In Italia non esiste ancora la figura dell’assistente sessuale, un vero e proprio terapeuta, un assistente con competenze adatte a gestire e canalizzare le pulsioni sessuali dei disabili con l’obiettivo di educare la persona a gestire autonomamente la propria sessualità e la propria emotività attraverso un supporto affettivo, sentimentale ed erotico.  L’assistenza sessuale è, in altri Paesi, un servizio che consiste nell’avere a diposizione un team di specialisti: da psicologi a sessuologi all’assistente sessuale vero e proprio che consente al disabile di entrare in contatto con la propria sessualità. Non ha nulla a che vedere con la prostituzione che rimane ancora oggi, almeno in Italia, tra gli unici approcci alla sessualità del disabile pur non disponendo di una formazione specifica.
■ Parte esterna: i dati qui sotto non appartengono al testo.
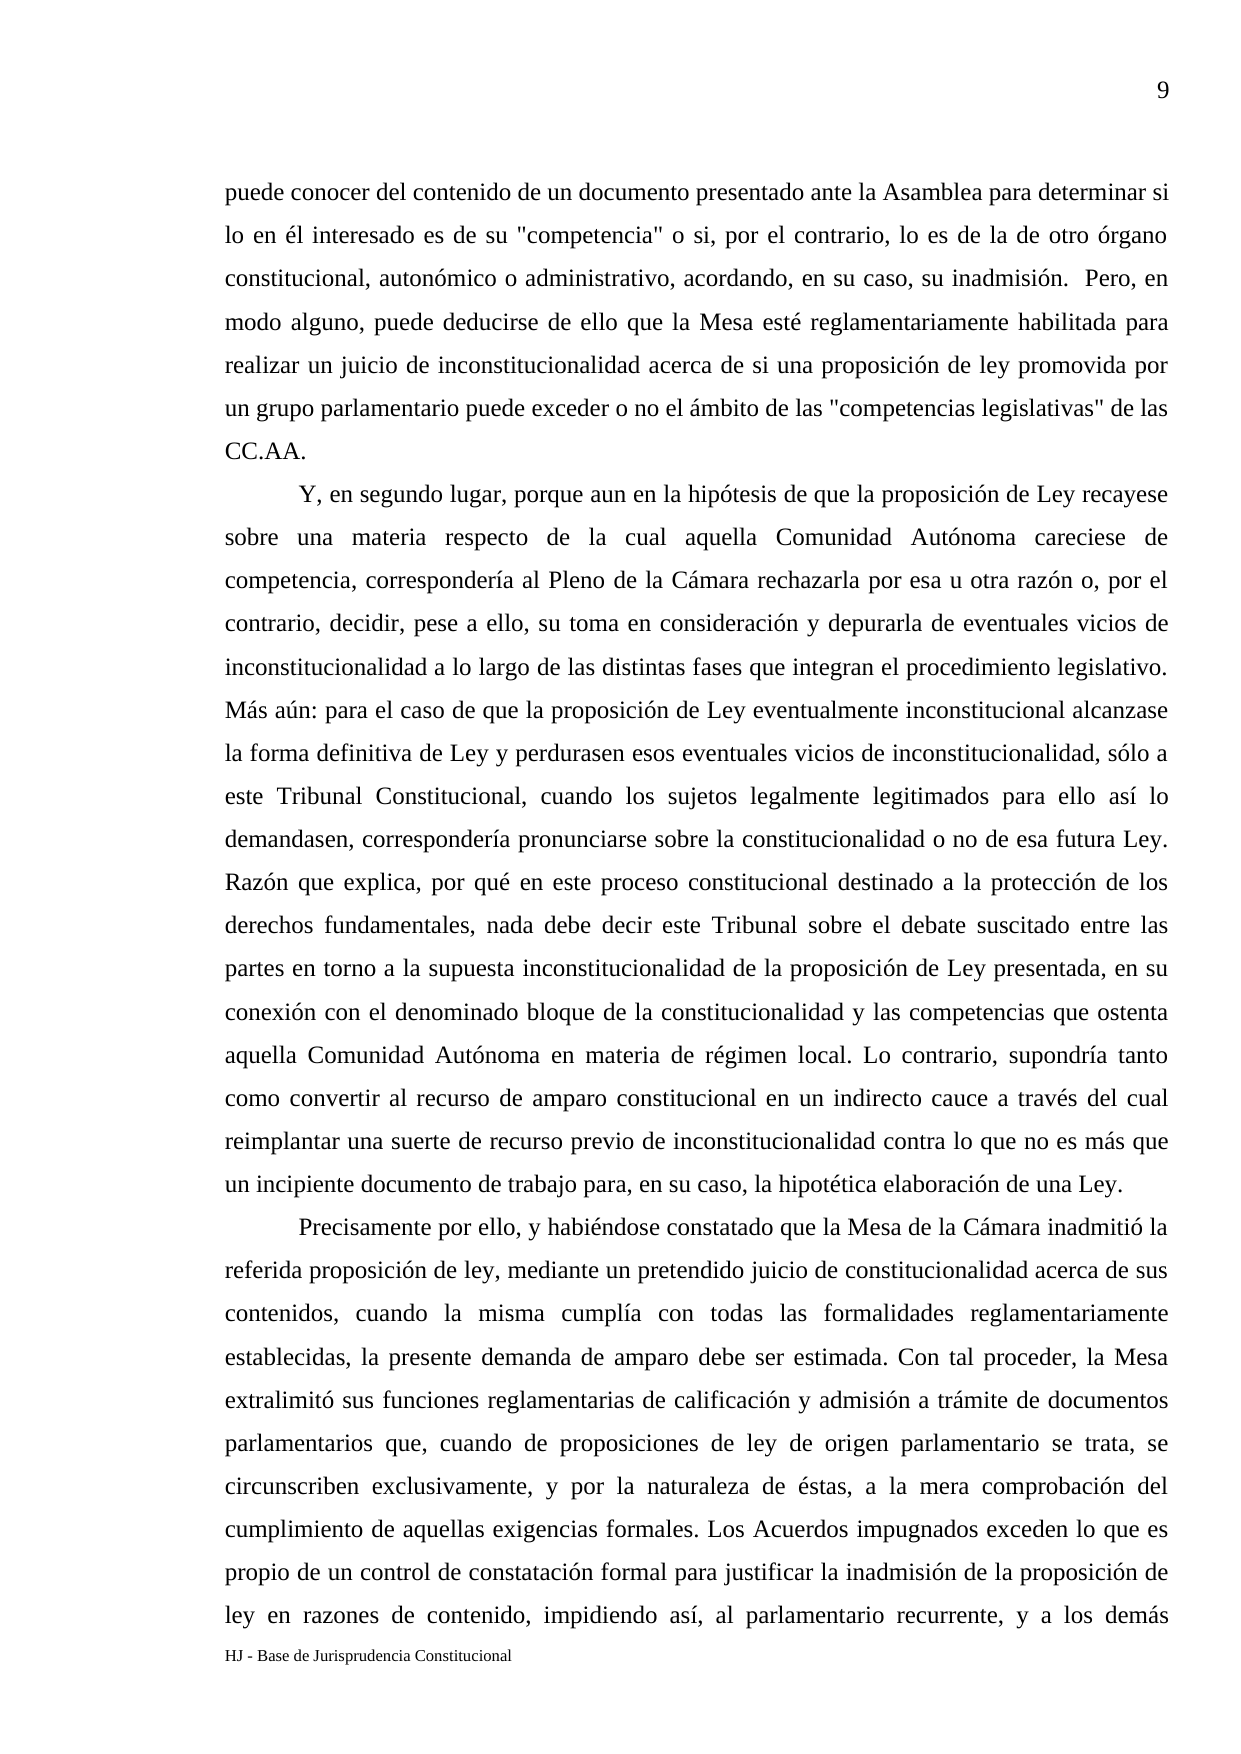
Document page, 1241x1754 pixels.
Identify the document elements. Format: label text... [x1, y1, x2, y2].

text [224, 1212, 1169, 1629]
text Y, en segundo lugar, porque aun en la hipótesis de que la proposición de Ley recayese sobre una materia respecto de la cual aquella Comunidad Autónoma careciese de competencia, correspondería al Pleno de la Cámara rechazarla por esa u otra razón o, por el contrario, decidir, pese a ello, su toma en consideración y depurarla de eventuales vicios de inconstitucionalidad a lo largo de las distintas fases que integran el procedimiento legislativo. Más aún: para el caso de que la proposición de Ley eventualmente inconstitucional alcanzase la forma definitiva de Ley y perdurasen esos eventuales vicios de inconstitucionalidad, sólo a este Tribunal Constitucional, cuando los sujetos legalmente legitimados para ello así lo demandasen, correspondería pronunciarse sobre la constitucionalidad o no de esa futura Ley. Razón que explica, por qué en este proceso constitucional destinado a la protección de los derechos fundamentales, nada debe decir este Tribunal sobre el debate suscitado entre las partes en torno a la supuesta inconstitucionalidad de la proposición de Ley presentada, en su conexión con el denominado bloque de la constitucionalidad y las competencias que ostenta aquella Comunidad Autónoma en materia de régimen local. Lo contrario, supondría tanto como convertir al recurso de amparo constitucional en un indirecto cauce a través del cual reimplantar una suerte de recurso previo de inconstitucionalidad contra lo que no es más que un incipiente documento de trabajo para, en su caso, la hipotética elaboración de una Ley. [224, 479, 1169, 1198]
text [224, 177, 1169, 465]
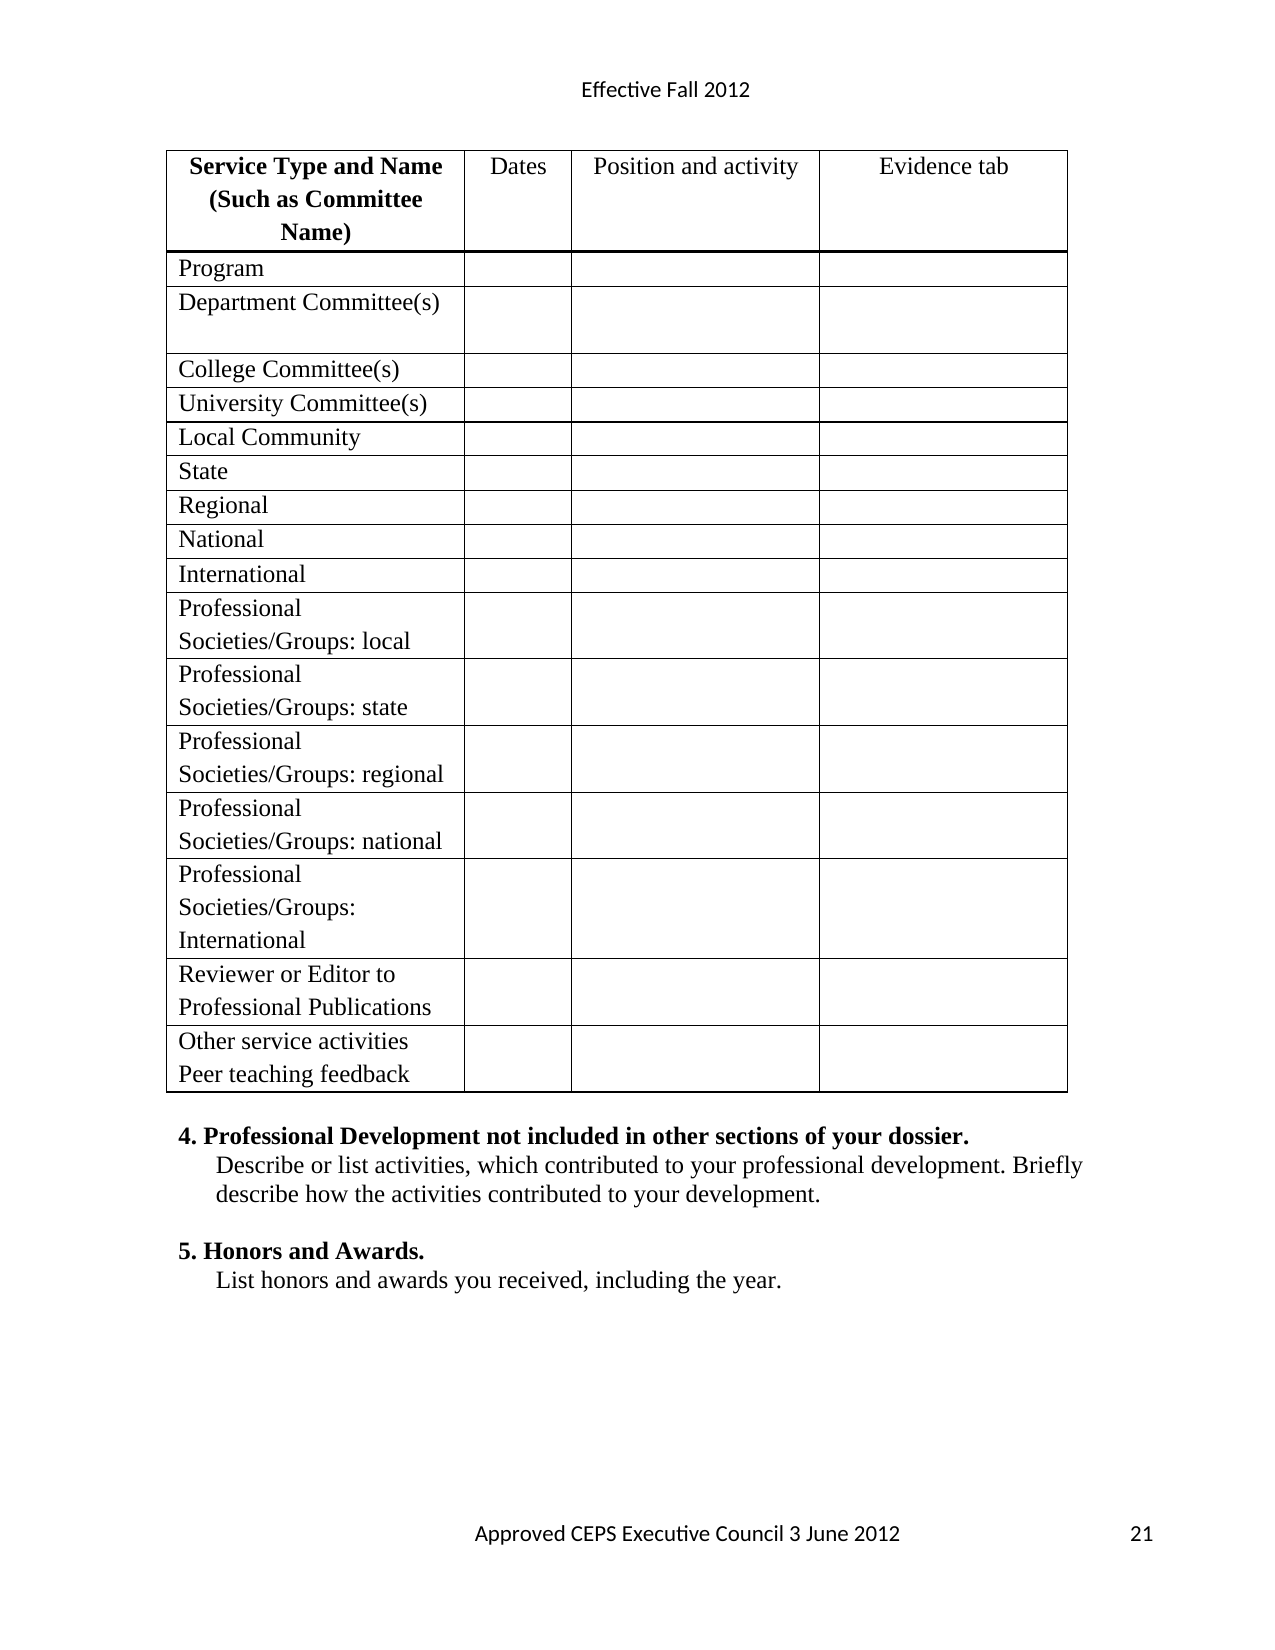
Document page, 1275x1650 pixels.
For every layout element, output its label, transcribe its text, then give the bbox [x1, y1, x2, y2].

table_cell University Committee(s) [167, 388, 464, 421]
table_cell [465, 593, 571, 658]
table_cell [572, 793, 819, 858]
table_cell [572, 659, 819, 725]
table_cell [820, 1026, 1067, 1091]
table_cell [820, 287, 1067, 353]
table_cell [820, 793, 1067, 858]
table_cell [465, 456, 571, 489]
table_cell [465, 525, 571, 558]
table_cell [465, 793, 571, 858]
table_cell [572, 491, 819, 523]
table_cell [465, 559, 571, 592]
table_cell [820, 859, 1067, 958]
table_cell [465, 726, 571, 792]
table_header Service Type and Name (Such as Committee Name) [167, 151, 464, 250]
table_cell [465, 253, 571, 286]
table_cell Professional Societies/Groups: national [167, 793, 464, 858]
table_header Position and activity [572, 151, 819, 250]
table_cell [820, 253, 1067, 286]
table_cell [572, 593, 819, 658]
table_cell [820, 559, 1067, 592]
table_cell Reviewer or Editor to Professional Publications [167, 959, 464, 1025]
table_cell [465, 287, 571, 353]
table_cell [572, 423, 819, 455]
table_cell [820, 593, 1067, 658]
table_cell [572, 456, 819, 489]
table_cell [820, 354, 1067, 387]
table_cell Professional Societies/Groups: state [167, 659, 464, 725]
table_cell [572, 287, 819, 353]
table_cell [465, 659, 571, 725]
table_cell [820, 726, 1067, 792]
table_cell Other service activities Peer teaching feedback [167, 1026, 464, 1091]
table_cell Local Community [167, 423, 464, 455]
table_cell Program [167, 253, 464, 286]
text 5. Honors and Awards. [178, 1236, 1125, 1265]
table_cell [572, 253, 819, 286]
table_cell [820, 456, 1067, 489]
table_cell [465, 1026, 571, 1091]
table_cell [465, 388, 571, 421]
table_cell State [167, 456, 464, 489]
text describe how the activities contributed to your development. [216, 1179, 1125, 1207]
table_cell [465, 491, 571, 523]
table_cell [820, 525, 1067, 558]
table_header Evidence tab [820, 151, 1067, 250]
table_cell [572, 388, 819, 421]
table_cell [820, 491, 1067, 523]
table_cell [465, 959, 571, 1025]
table_cell [465, 354, 571, 387]
table_cell [820, 423, 1067, 455]
table_cell [820, 959, 1067, 1025]
table_cell Regional [167, 491, 464, 523]
text 4. Professional Development not included in other sections of your dossier. [178, 1121, 1125, 1150]
table_header Dates [465, 151, 571, 250]
text Describe or list activities, which contributed to your professional development. Briefly [216, 1150, 1125, 1179]
table_cell [572, 525, 819, 558]
table_cell Professional Societies/Groups: International [167, 859, 464, 958]
table_cell [572, 859, 819, 958]
table_cell College Committee(s) [167, 354, 464, 387]
table_cell [572, 726, 819, 792]
table_cell Department Committee(s) [167, 287, 464, 353]
table_cell [572, 559, 819, 592]
table_cell Professional Societies/Groups: local [167, 593, 464, 658]
table_cell [820, 659, 1067, 725]
table_cell National [167, 525, 464, 558]
table_cell Professional Societies/Groups: regional [167, 726, 464, 792]
table_cell International [167, 559, 464, 592]
text List honors and awards you received, including the year. [216, 1265, 1125, 1294]
table_cell [820, 388, 1067, 421]
table_cell [465, 859, 571, 958]
table_cell [572, 1026, 819, 1091]
table_cell [465, 423, 571, 455]
table_cell [572, 959, 819, 1025]
table_cell [572, 354, 819, 387]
Diverse famiglie infatti, tra quelle che riconoscono il desiderio sessuale del proprio figlio – come una necessità naturale – hanno come unica modalità per far vivere la sessualità, quella di accompagnarlo da prostitute, ma questo non può non tenere in considerazione che vuol dire anche infrangere le leggi (morali) e scontrarsi con i “benpensanti” che ci circondano. Si profila una doppia valenza emotiva perché da una parte c’è il riconoscimento di un bisogno ma dall’altra la consapevolezza di un atteggiamento moralmente condannabile, senza considerare che risulta piuttosto mortificante che una persona priva di autonomia sia costretta a rivolgersi alla prostituzione e in taluni casi, all’intervento diretto dei genitori. Non c’è da dimenticare che spesso una prestazione sessuale per un disabile ha dei costi notevolmente superiori rispetto ad altre prestazioni e non tutte le famiglie sono nelle condizioni di sostenere periodicamente questi costi. La riflessione ultima, per un argomento così delicato, è se un padre o una madre che porta il proprio figlio/figlia a sperimentare quello che è un suo diritto, non è un padre o una madre da condannare, perché infrange una legge morale che invece non rispetta il diritto alla sessualità, ma un genitore che accudisce e ama suo figlio come qualsiasi genitore dovrebbe fare con un figlio, al di là della sua condizione.

I Sex Toys

Un tentativo per porre rimedio a questo stato dei fatti sono vari studi che hanno l’obiettivo di realizzare dei sex toys adatti ad essere utilizzati dalle persone con varie disabilità, proprio per permettere alla persona disabile di gestire, per quanto possibile, in autonoma la propria sessualità o sperimentare l’erotismo in tutta tranquillità . Nonostante sia proprio l’Italia uno dei paesi, come già accennato, ancora piuttosto indietro nel riconoscimento di tale diritto alla sessualità, è proprio in Italia che è stato sperimentato e ne sono in progetto già altri, il primo sex toy dedicato alle donne con disabilità motorie che consiste in biancheria intima stimolante, sostanzialmente attraverso dei cuscinetti gonfianti e sgonfianti che, attraverso dei sensori, stimolano le parti intime. Per quanto invece riguarda la disabilità maschile ancora poco si è fatto e a poco si adattano i sex toys già generalmente in commercio, che possono si essere usati dai disabili personalizzandone l’utilizzo, ma che spesso sono troppo pesanti e i pulsanti sono di difficile accesso per chi ha determinati tipi di limitazioni alla mobilità. E’ possibile quindi – almeno in parte – supportare l’educazione alla sessualità anche attraverso questi strumenti che consentono una certa autonomia ma è importante, innanzitutto, che la disabilità non diventi mai una condizione di isolamento e che l’autoerotismo non si trasformi in una ulteriore chiusura verso i rapporti affettivi. Il sesso non è solo autoerotismo.